Exercise aim
Copy each line containing "akcie" from the listing below.

Available records
- - - - -

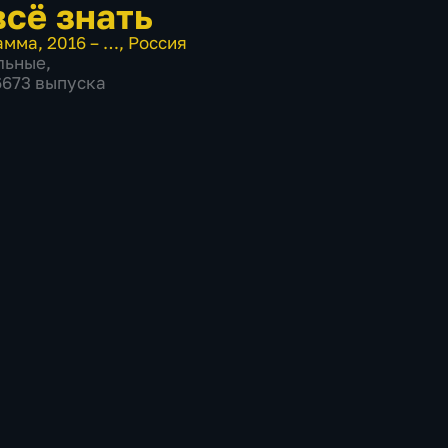
всё знать
амма
,
2016 – …
,
Россия
льные
,
 6673 выпуска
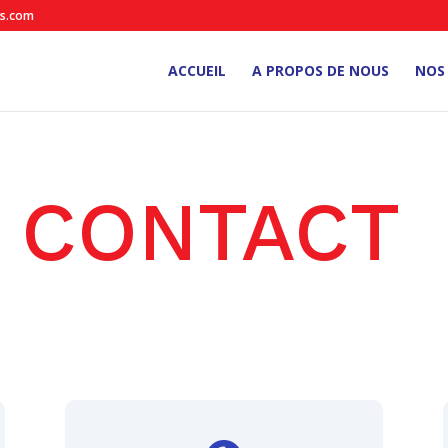
es.com
ACCUEIL
A PROPOS DE NOUS
NOS 
CONTACT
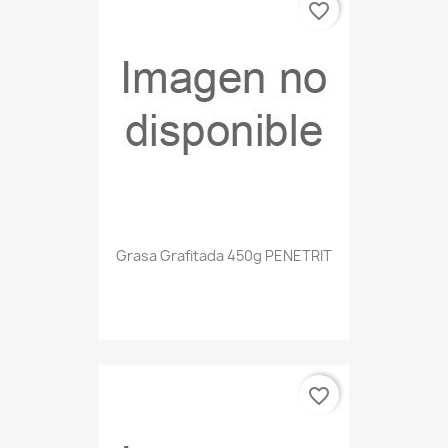
favorite_border
Grasa Grafitada 450g PENETRIT
favorite_border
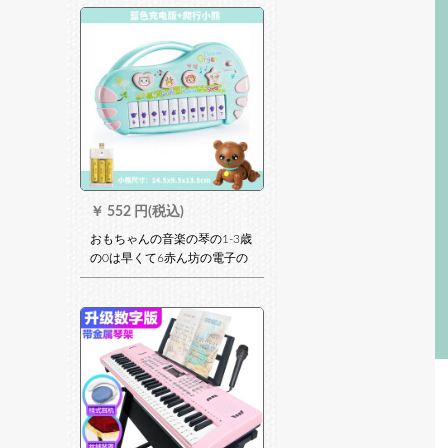
￥
552 円(税込)
おもちゃんの音楽の琴の1-3歳
の0は早くて6赤ん坊の電子の
琴の赤ちゃんを教えます。9ヶ
月前にミニピノの青い充電版
+登ります。小くまさん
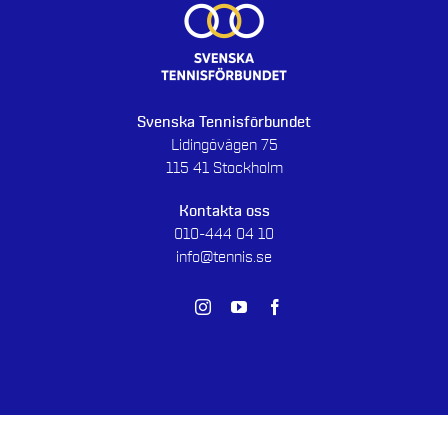
Svenska Tennisförbundet
Lidingövägen 75
115 41 Stockholm
Kontakta oss
010-444 04 10
info@tennis.se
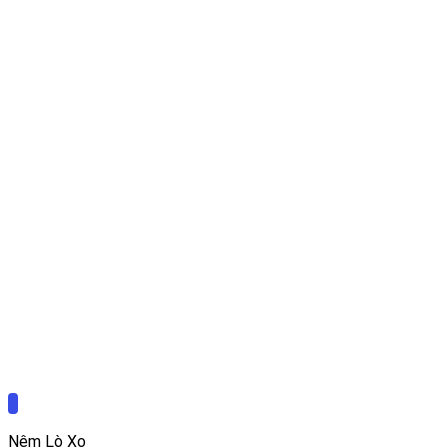
Nệm Lò Xo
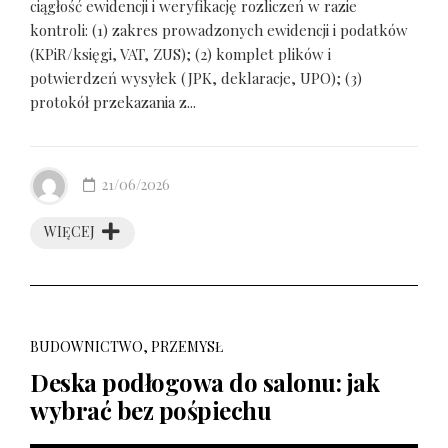
ciągłość ewidencji i weryfikację rozliczeń w razie
kontroli: (1) zakres prowadzonych ewidencji i podatków
(KPiR/księgi, VAT, ZUS); (2) komplet plików i
potwierdzeń wysyłek (JPK, deklaracje, UPO); (3)
protokół przekazania z...
21/06/2026
WIĘCEJ
BUDOWNICTWO, PRZEMYSŁ
Deska podłogowa do salonu: jak
wybrać bez pośpiechu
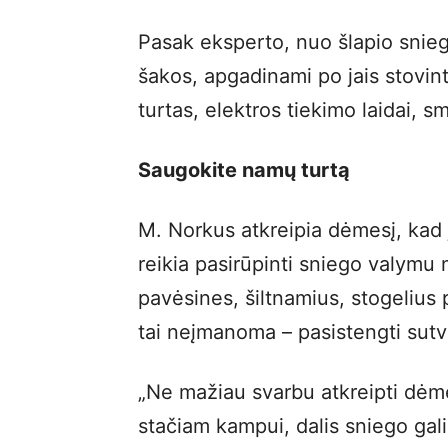
Pasak eksperto, nuo šlapio sniego
šakos, apgadinami po jais stovin
turtas, elektros tiekimo laidai, sm
Saugokite namų turtą
M. Norkus atkreipia dėmesį, kad 
reikia pasirūpinti sniego valymu n
pavėsines, šiltnamius, stogelius p
tai neįmanoma – pasistengti sutvi
„Ne mažiau svarbu atkreipti dėme
stačiam kampui, dalis sniego gal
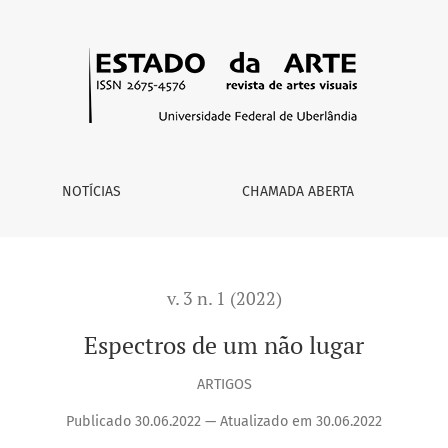
NOTÍCIAS
CHAMADA ABERTA
v. 3 n. 1 (2022)
Espectros de um não lugar
ARTIGOS
Publicado 30.06.2022 — Atualizado em 30.06.2022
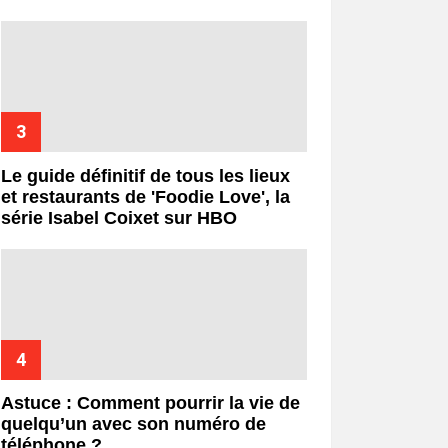
Le guide définitif de tous les lieux
et restaurants de 'Foodie Love', la
série Isabel Coixet sur HBO
Astuce : Comment pourrir la vie de
quelqu’un avec son numéro de
téléphone ?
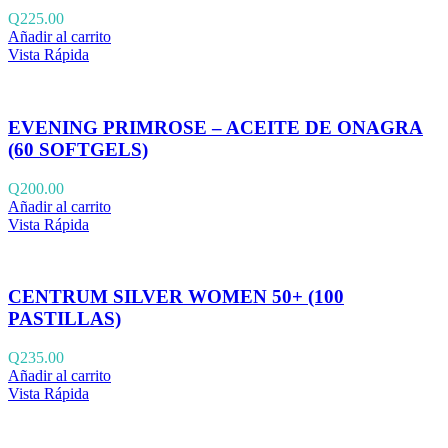
Q
225.00
Añadir al carrito
Vista Rápida
EVENING PRIMROSE – ACEITE DE ONAGRA
(60 SOFTGELS)
Q
200.00
Añadir al carrito
Vista Rápida
CENTRUM SILVER WOMEN 50+ (100
PASTILLAS)
Q
235.00
Añadir al carrito
Vista Rápida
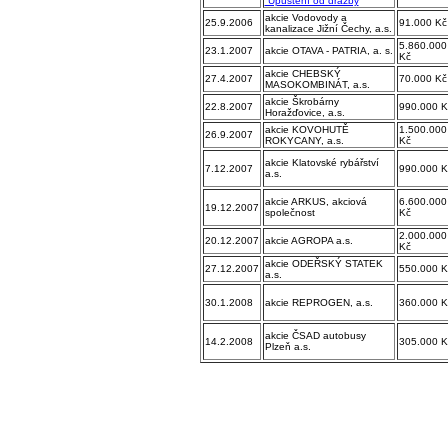
Upuštění od dražby
akcie Vodovody a
25.9.2006
91.000 Kč
kanalizace Jižní Čechy, a.s.
5.860.000
23.1.2007
akcie OTAVA - PATRIA, a. s.
Kč
akcie CHEBSKÝ
27.4.2007
70.000 Kč
MASOKOMBINÁT, a.s.
akcie Škrobárny
22.8.2007
990.000 K
Horažďovice, a.s.
akcie KOVOHUTĚ
1.500.000
26.9.2007
ROKYCANY, a.s.
Kč
akcie Klatovské rybářství
7.12.2007
990.000 K
a.s.
akcie ARKUS, akciová
6.600.000
19.12.2007
společnost
Kč
2.000.000
20.12.2007
akcie AGROPA a.s.
Kč
akcie ODEŘSKÝ STATEK
27.12.2007
550.000 K
a.s.
30.1.2008
akcie REPROGEN, a.s.
360.000 K
akcie ČSAD autobusy
14.2.2008
305.000 K
Plzeň a.s.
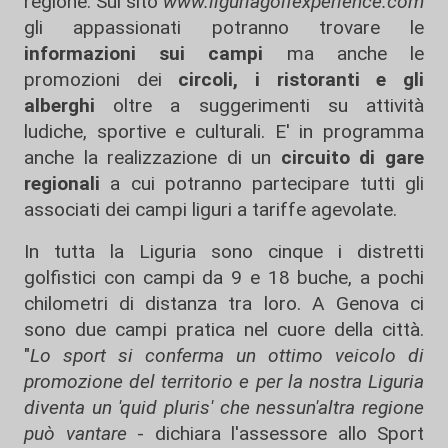
regione. Sul sito
www.liguriagolfexperience.com
gli appassionati potranno trovare le
informazioni sui campi
ma anche le
promozioni dei
circoli, i ristoranti e gli
alberghi
oltre a suggerimenti su attività
ludiche, sportive e culturali. E' in programma
anche la realizzazione di un
circuito di gare
regionali
a cui potranno partecipare tutti gli
associati dei campi liguri a tariffe agevolate.
In tutta la Liguria sono cinque i distretti
golfistici con campi da 9 e 18 buche, a pochi
chilometri di distanza tra loro. A Genova ci
sono due campi pratica nel cuore della città.
"
Lo sport si conferma un ottimo veicolo di
promozione del territorio e per la nostra Liguria
diventa un 'quid pluris' che nessun'altra regione
può vantare
- dichiara l'assessore allo Sport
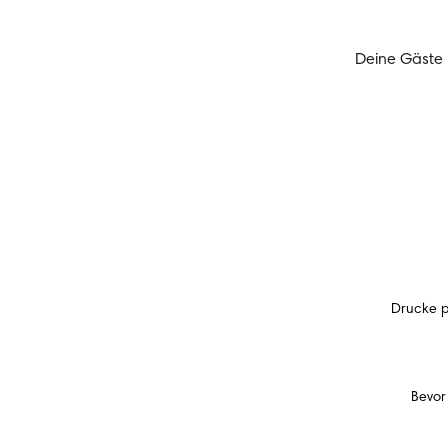
Deine Gäste 
Drucke p
Bevor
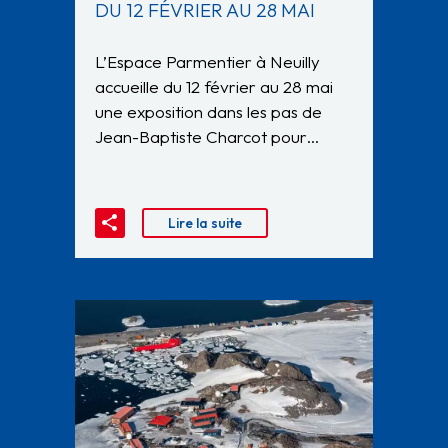
DU 12 FÉVRIER AU 28 MAI
L’Espace Parmentier à Neuilly
accueille du 12 février au 28 mai
une exposition dans les pas de
Jean-Baptiste Charcot pour…
Lire la suite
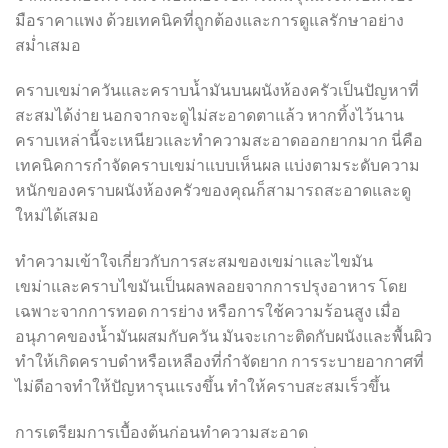
มือราคาแพง ด้วยเทคนิคที่ถูกต้องและการดูแลรักษาอย่าง
สม่ำเสมอ
คราบเขม่าควันและคราบน้ำมันบนผนังห้องครัวเป็นปัญหาที่
สะสมได้ง่าย นอกจากจะดูไม่สะอาดตาแล้ว หากทิ้งไว้นาน
คราบเหล่านี้จะเหนียวและทำความสะอาดออกยากมาก นี่คือ
เทคนิคการกำจัดคราบเขม่าแบบเห็นผล แบ่งตามระดับความ
หนักของคราบผนังห้องครัวของคุณก็สามารถสะอาดและดู
ใหม่ได้เสมอ
ทำความเข้าใจเกี่ยวกับการสะสมของเขม่าและไขมัน
เขม่าและคราบไขมันเป็นผลพลอยจากการปรุงอาหาร โดย
เฉพาะจากการทอด การย่าง หรือการใช้ความร้อนสูง เมื่อ
อนุภาคของน้ำมันผสมกับควัน มันจะเกาะติดกับผนังและพื้นผิว
ทำให้เกิดคราบดำหรือเหลืองที่กำจัดยาก การระบายอากาศที่
ไม่ดีอาจทำให้ปัญหารุนแรงขึ้น ทำให้คราบสะสมเร็วขึ้น
การเตรียมการเบื้องต้นก่อนทำความสะอาด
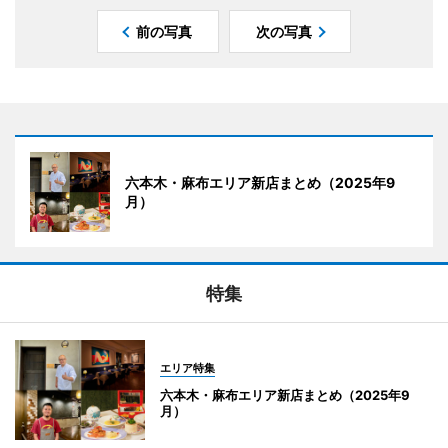
前の写真
次の写真
六本木・麻布エリア新店まとめ（2025年9
月）
特集
エリア特集
六本木・麻布エリア新店まとめ（2025年9
月）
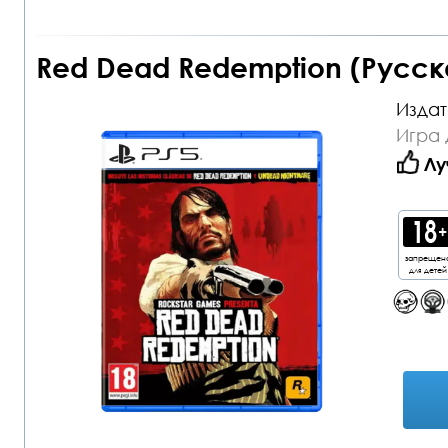
Red Dead Redemption (Русск
Издат
Игра 
Лу
запрещен
для детей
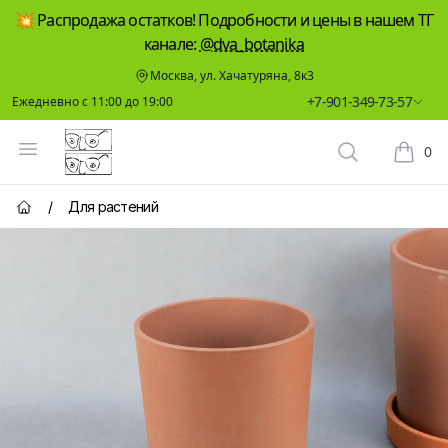
💥 Распродажа остатков! Подробности и цены в нашем ТГ
канале:
@dva_botanika
Москва, ул. Хачатуряна, 8к3
+7-901-349-73-57
Ежедневно с 11:00 до 19:00
Два Ботаника
Открыть меню
0
Поиск растен
Корзин
/
Для растений
Главная страница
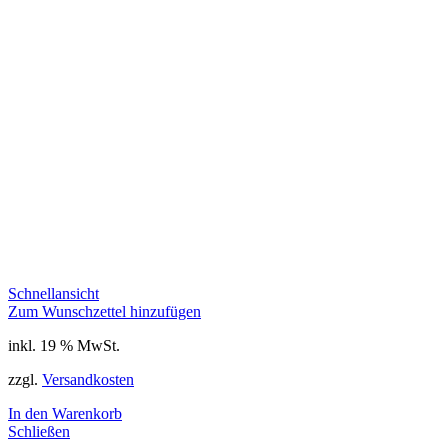
Schnellansicht
Zum Wunschzettel hinzufügen
inkl. 19 % MwSt.
zzgl.
Versandkosten
In den Warenkorb
Schließen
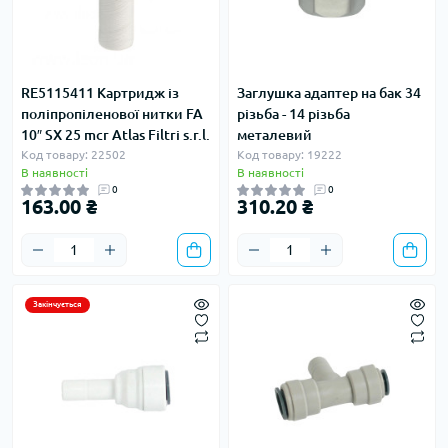
RE5115411 Картридж із
Заглушка адаптер на бак 34
поліпропіленової нитки FA
різьба - 14 різьба
10″ SX 25 mcr Atlas Filtri s.r.l.
металевий
Код товару: 22502
Код товару: 19222
В наявності
В наявності
0
0
163.00 ₴
310.20 ₴
Закінчується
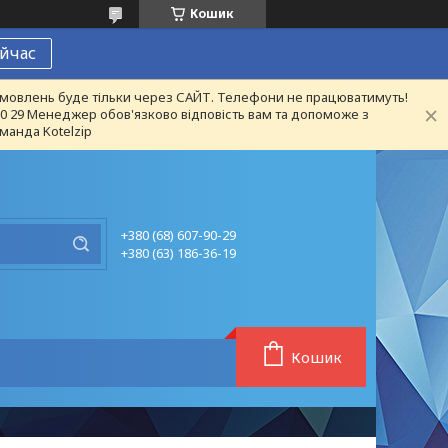
Кошик
йчас
 замовлень буде тільки через САЙТ. Телефони не працюватимуть!
 90 29 Менеджер обов'язково відповість вам та допоможе з
манда Kotelzip
+380 (68) 607-90-29
+380 (63) 186-36-19
Кошик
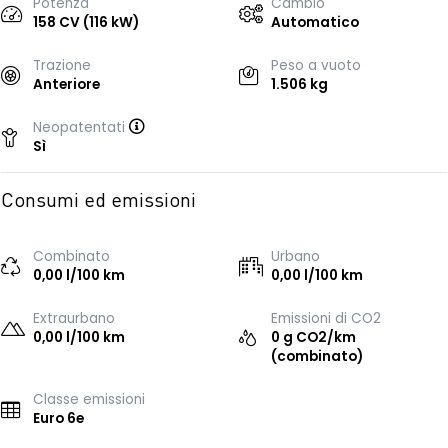
Potenza
Cambio
158 CV (116 kW)
Automatico
Trazione
Peso a vuoto
Anteriore
1.506 kg
Neopatentati
Sì
Consumi ed emissioni
Combinato
Urbano
0,00 l/100 km
0,00 l/100 km
Extraurbano
Emissioni di CO2
0,00 l/100 km
0 g CO2/km
(combinato)
Classe emissioni
Euro 6e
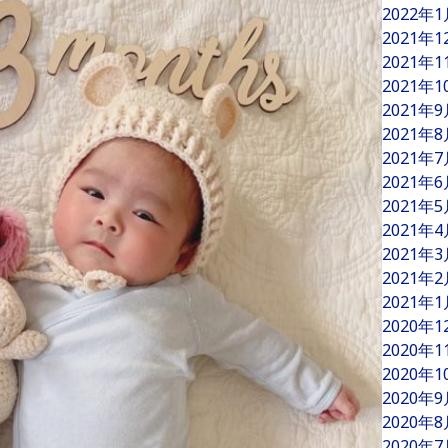
2022年
2021年
2021年
2021年
2021年
2021年
2021年
2021年
2021年
2021年
2021年
2021年
2021年
2020年
2020年
2020年
2020年
2020年
2020年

- - - - -

Task answer
akcie Vodovody a
akcie OTAVA - PATRIA, a. s.
akcie CHEBSKÝ
akcie Škrobárny
akcie KOVOHUTĚ
akcie Klatovské rybářství
akcie ARKUS, akciová
akcie AGROPA a.s.
akcie ODEŘSKÝ STATEK
akcie REPROGEN, a.s.
akcie ČSAD autobusy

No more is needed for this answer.